Give the data again from its first line down through the line "order: Cornales", swapping each "phylum" for "division" and leaving everything else unchanged.

Extracted data entries:
******
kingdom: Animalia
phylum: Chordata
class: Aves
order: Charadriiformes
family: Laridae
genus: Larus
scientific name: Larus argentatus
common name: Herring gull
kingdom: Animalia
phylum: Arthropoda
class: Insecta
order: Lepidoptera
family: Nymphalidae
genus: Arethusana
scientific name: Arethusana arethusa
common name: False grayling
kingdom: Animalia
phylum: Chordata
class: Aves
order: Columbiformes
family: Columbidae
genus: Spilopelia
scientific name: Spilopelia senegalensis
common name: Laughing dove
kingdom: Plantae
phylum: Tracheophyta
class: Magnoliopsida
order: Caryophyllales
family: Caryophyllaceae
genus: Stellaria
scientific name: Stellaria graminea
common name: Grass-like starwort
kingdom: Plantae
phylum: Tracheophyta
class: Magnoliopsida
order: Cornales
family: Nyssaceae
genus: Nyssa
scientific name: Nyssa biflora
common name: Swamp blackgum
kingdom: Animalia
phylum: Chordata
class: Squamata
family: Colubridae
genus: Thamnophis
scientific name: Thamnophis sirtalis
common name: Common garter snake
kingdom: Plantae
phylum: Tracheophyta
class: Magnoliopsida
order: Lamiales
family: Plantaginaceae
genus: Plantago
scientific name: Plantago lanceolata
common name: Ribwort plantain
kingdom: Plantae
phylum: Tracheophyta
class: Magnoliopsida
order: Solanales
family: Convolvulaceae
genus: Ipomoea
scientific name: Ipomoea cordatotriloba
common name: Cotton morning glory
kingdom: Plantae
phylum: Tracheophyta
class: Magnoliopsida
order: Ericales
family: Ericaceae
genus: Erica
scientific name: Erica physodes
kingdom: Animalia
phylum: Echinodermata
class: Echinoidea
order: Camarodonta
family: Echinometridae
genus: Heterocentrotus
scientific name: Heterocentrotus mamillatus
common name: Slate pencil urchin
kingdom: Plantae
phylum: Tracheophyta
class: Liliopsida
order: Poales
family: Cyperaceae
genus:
******
_THE ANSWER_
kingdom: Animalia
division: Chordata
class: Aves
order: Charadriiformes
family: Laridae
genus: Larus
scientific name: Larus argentatus
common name: Herring gull
kingdom: Animalia
division: Arthropoda
class: Insecta
order: Lepidoptera
family: Nymphalidae
genus: Arethusana
scientific name: Arethusana arethusa
common name: False grayling
kingdom: Animalia
division: Chordata
class: Aves
order: Columbiformes
family: Columbidae
genus: Spilopelia
scientific name: Spilopelia senegalensis
common name: Laughing dove
kingdom: Plantae
division: Tracheophyta
class: Magnoliopsida
order: Caryophyllales
family: Caryophyllaceae
genus: Stellaria
scientific name: Stellaria graminea
common name: Grass-like starwort
kingdom: Plantae
division: Tracheophyta
class: Magnoliopsida
order: Cornales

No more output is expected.